Outro problema, segundo ela, é a elaboração da relação de informações que devem ser colhidas pelo médico perito, haja vista que novos questionamentos podem aparecer constantemente, de acordo com o andamento do inquérito, e ter de recorrer seguidamente ao médico perito seria um entrave.
O presidente do CRM-MT, Aguiar Farina, diz ter conversado com a delegada para tratar sobre o assunto. Na ocasião, explicou, detalhadamente, que o prontuário médico contém informações sobre a vida do paciente e que os médicos não poderiam fornecer cópia porque podem ser acionados por quebra de sigilo. E ressaltou que mesmo que o paciente tenha falecido tal responsabilidade persiste. “Os médicos não fornecem as informações por não quererem informar, mas porque temem ação judicial por danos morais devidos à quebra de sigilo. Ela acabou concordando e ainda combinamos de nos reunir para debater o tema com os demais delegados de Polícia. Ficamos de agendar uma data para tal”, relata Farina.

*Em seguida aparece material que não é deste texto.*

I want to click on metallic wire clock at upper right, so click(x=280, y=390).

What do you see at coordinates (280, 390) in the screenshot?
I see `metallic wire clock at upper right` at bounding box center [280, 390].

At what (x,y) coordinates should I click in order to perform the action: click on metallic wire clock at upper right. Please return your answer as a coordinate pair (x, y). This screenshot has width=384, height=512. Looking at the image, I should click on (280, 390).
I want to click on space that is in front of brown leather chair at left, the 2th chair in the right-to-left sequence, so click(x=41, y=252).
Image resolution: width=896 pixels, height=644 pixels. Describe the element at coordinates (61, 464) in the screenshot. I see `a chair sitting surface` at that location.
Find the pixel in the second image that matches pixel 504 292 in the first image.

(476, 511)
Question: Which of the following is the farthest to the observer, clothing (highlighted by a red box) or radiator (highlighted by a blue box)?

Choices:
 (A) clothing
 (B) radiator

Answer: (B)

Parentesco não legitima acesso
A Nota Técnica nº 57/07 do setor jurídico do CFM, que trata da liberação de prontuário a representante legal de paciente falecido, esclarece que, no sentido técnico da expressão, o falecido já não mais pode ser representado. Contudo, existem pessoas que, presumivelmente, gostariam de ver respeitados os direitos do morto e às quais, por isso, a lei atribui legitimidade para agir. Ainda assim, o parentesco, por si só, não configura a justa causa a que se refere o Código de Ética Médica. No caso de interesse dos familiares na apuração de eventual erro médico, a nota considera que a desconfiança de erro médico como justificativa para a liberação do prontuário ao parente reduz muito pouco o alcance do sigilo profissional. A revelação do prontuário em sua totalidade poderia desvelar informações íntimas do falecido que em nada viriam a colaborar para a apuração de possível responsabilidade médica. Além disso, mesmo que a revelação de tais informações seja imprescindível para a investigação, é um perito (e não um familiar) quem terá condições de avaliá-las.

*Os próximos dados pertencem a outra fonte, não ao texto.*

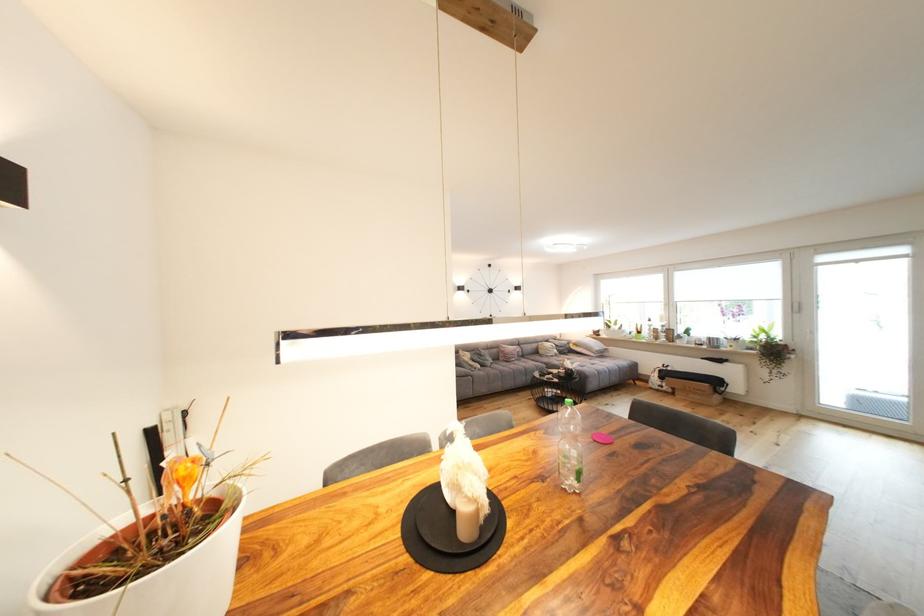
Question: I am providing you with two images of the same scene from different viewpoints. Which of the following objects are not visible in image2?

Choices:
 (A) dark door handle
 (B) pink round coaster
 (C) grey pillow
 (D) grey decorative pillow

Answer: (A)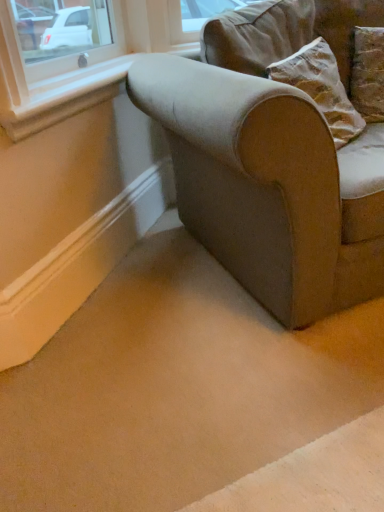
Where is `white smooth window sill at upper left`? The width and height of the screenshot is (384, 512). white smooth window sill at upper left is located at coordinates (61, 99).

What do you see at coordinates (61, 99) in the screenshot? I see `white smooth window sill at upper left` at bounding box center [61, 99].

In order to face velvet-like beige couch at center, should I rotate leftwards or rightwards?

It's best to rotate right around 20.593 degrees.

What do you see at coordinates (270, 186) in the screenshot? I see `velvet-like beige couch at center` at bounding box center [270, 186].

Where is `velvet-like beige couch at center`? This screenshot has height=512, width=384. velvet-like beige couch at center is located at coordinates (270, 186).

Measure the distance between velvet-like beige couch at center and camera.

They are 37.30 inches apart.

Where is `white smooth window sill at upper left`? This screenshot has height=512, width=384. white smooth window sill at upper left is located at coordinates (61, 99).

Considering the positions of objects white smooth window sill at upper left and velvet-like beige couch at center in the image provided, who is more to the right, white smooth window sill at upper left or velvet-like beige couch at center?

From the viewer's perspective, velvet-like beige couch at center appears more on the right side.

Is white smooth window sill at upper left in front of velvet-like beige couch at center?

No, white smooth window sill at upper left is further to the viewer.

Is point (39, 114) farther from camera compared to point (150, 73)?

No.

From the image's perspective, who appears lower, white smooth window sill at upper left or velvet-like beige couch at center?

velvet-like beige couch at center appears lower in the image.

From a real-world perspective, does white smooth window sill at upper left sit lower than velvet-like beige couch at center?

No, from a real-world perspective, white smooth window sill at upper left is not below velvet-like beige couch at center.

Is white smooth window sill at upper left wider or thinner than velvet-like beige couch at center?

In the image, white smooth window sill at upper left appears to be more narrow than velvet-like beige couch at center.

Who is taller, white smooth window sill at upper left or velvet-like beige couch at center?

With more height is velvet-like beige couch at center.

Can you confirm if white smooth window sill at upper left is smaller than velvet-like beige couch at center?

Yes, white smooth window sill at upper left is smaller than velvet-like beige couch at center.

Is white smooth window sill at upper left situated inside velvet-like beige couch at center or outside?

white smooth window sill at upper left is not inside velvet-like beige couch at center, it's outside.

In the scene shown: Is there a large distance between white smooth window sill at upper left and velvet-like beige couch at center?

They are positioned close to each other.

Is white smooth window sill at upper left positioned with its back to velvet-like beige couch at center?

white smooth window sill at upper left is not turned away from velvet-like beige couch at center.

Based on the photo, how different are the orientations of white smooth window sill at upper left and velvet-like beige couch at center in degrees?

45 degrees separate the facing orientations of white smooth window sill at upper left and velvet-like beige couch at center.

Find the location of a particular element. window sill that appears on the left of velvet-like beige couch at center is located at coordinates (61, 99).

Which object is positioned more to the left, velvet-like beige couch at center or white smooth window sill at upper left?

white smooth window sill at upper left.

Does velvet-like beige couch at center lie in front of white smooth window sill at upper left?

Yes, it is.

Which is in front, point (337, 234) or point (41, 126)?

The point (337, 234) is closer.

From the image's perspective, between velvet-like beige couch at center and white smooth window sill at upper left, which one is located above?

white smooth window sill at upper left, from the image's perspective.

From a real-world perspective, who is located lower, velvet-like beige couch at center or white smooth window sill at upper left?

velvet-like beige couch at center is physically lower.

Based on the photo, does velvet-like beige couch at center have a greater width compared to white smooth window sill at upper left?

Yes.

Is velvet-like beige couch at center shorter than white smooth window sill at upper left?

No, velvet-like beige couch at center is not shorter than white smooth window sill at upper left.

Is velvet-like beige couch at center bigger or smaller than white smooth window sill at upper left?

Considering their sizes, velvet-like beige couch at center takes up more space than white smooth window sill at upper left.

From the picture: Is velvet-like beige couch at center completely or partially outside of white smooth window sill at upper left?

Yes, velvet-like beige couch at center is not within white smooth window sill at upper left.

Are velvet-like beige couch at center and white smooth window sill at upper left located far from each other?

velvet-like beige couch at center is near white smooth window sill at upper left, not far away.

Is velvet-like beige couch at center oriented towards white smooth window sill at upper left?

No, velvet-like beige couch at center is not facing towards white smooth window sill at upper left.

The height and width of the screenshot is (512, 384). I want to click on window sill that appears behind the velvet-like beige couch at center, so click(61, 99).

Where is `studio couch in front of the white smooth window sill at upper left`? Image resolution: width=384 pixels, height=512 pixels. studio couch in front of the white smooth window sill at upper left is located at coordinates (270, 186).

I want to click on studio couch below the white smooth window sill at upper left (from the image's perspective), so click(x=270, y=186).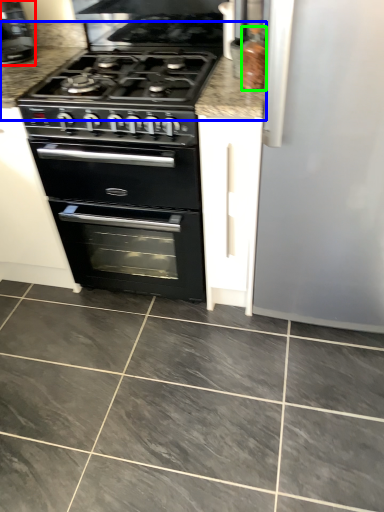
Question: Which is farther away from coffee machine (highlighted by a red box)? counter top (highlighted by a blue box) or appliance (highlighted by a green box)?

Choices:
 (A) counter top
 (B) appliance

Answer: (B)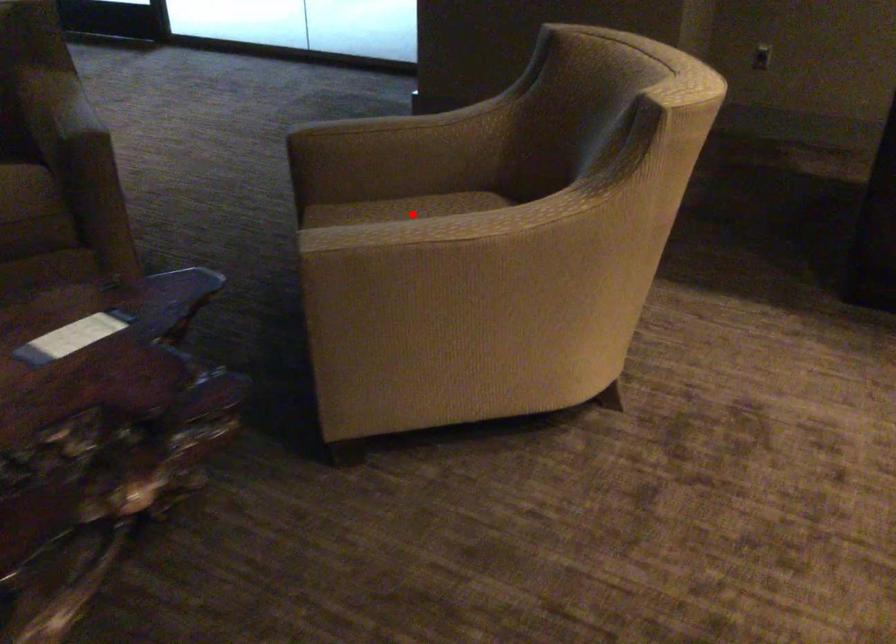
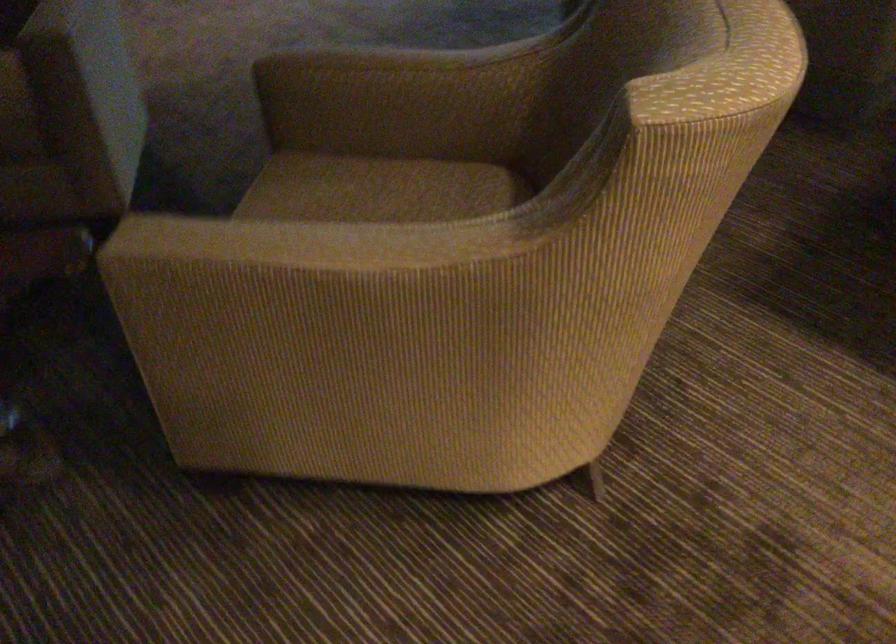
The point at the highlighted location is marked in the first image. Where is the corresponding point in the second image?

(380, 187)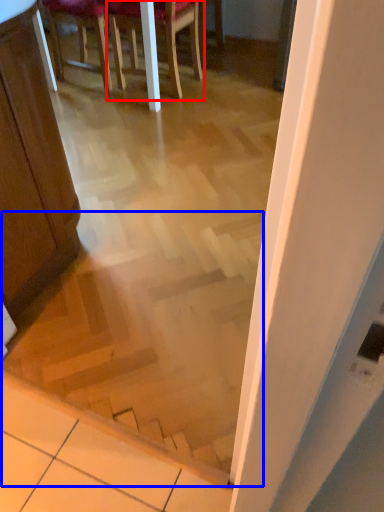
Question: Which object is further to the camera taking this photo, chair (highlighted by a red box) or stairwell (highlighted by a blue box)?

Choices:
 (A) chair
 (B) stairwell

Answer: (A)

Para estabelecer o entendimento, o conselheiro representante do Mato Grosso, José Fernando Maia Vinagre, defende o diálogo entre as instituições em torno do sigilo médico e da representatividade legal. “Acho que deve envolver isso, uma discussão. Que os conselhos possam trazer o Ministério Público, o Judiciário, para discutir e dialogar a questão da representatividade legal”, diz.